> What is needed:
Print every line of the listing below without any changes, and leave out the pictures.

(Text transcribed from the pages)
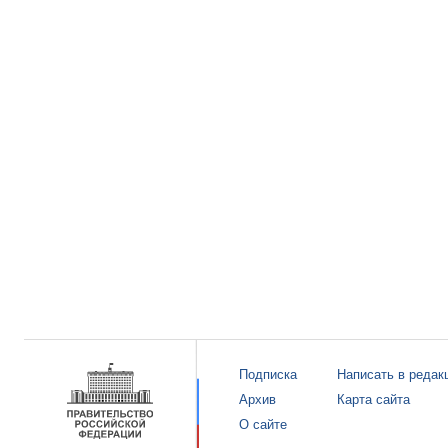
Подписка
Написать в редак
Архив
Карта сайта
О сайте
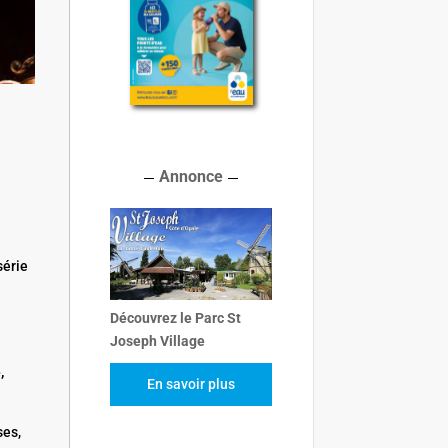
Annonce
série
Découvrez le Parc St
Joseph Village
,
En savoir plus
ses,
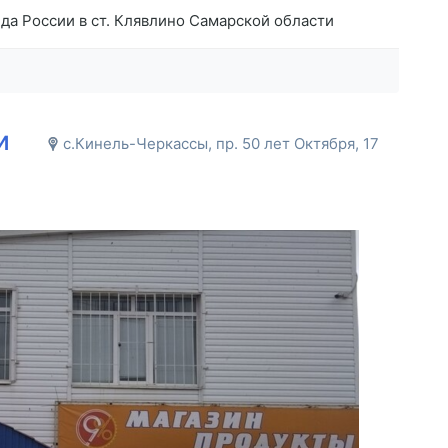
а России в ст. Клявлино Самарской области
и
с.Кинель-Черкассы, пр. 50 лет Октября, 17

> Response:
Подписка
Написать в редак
Архив
Карта сайта
О сайте
Annonce
série
Découvrez le Parc St
Joseph Village
,
En savoir plus
ses,
а России в ст. Клявлино Самарской области
и
с.Кинель-Черкассы, пр. 50 лет Октября, 17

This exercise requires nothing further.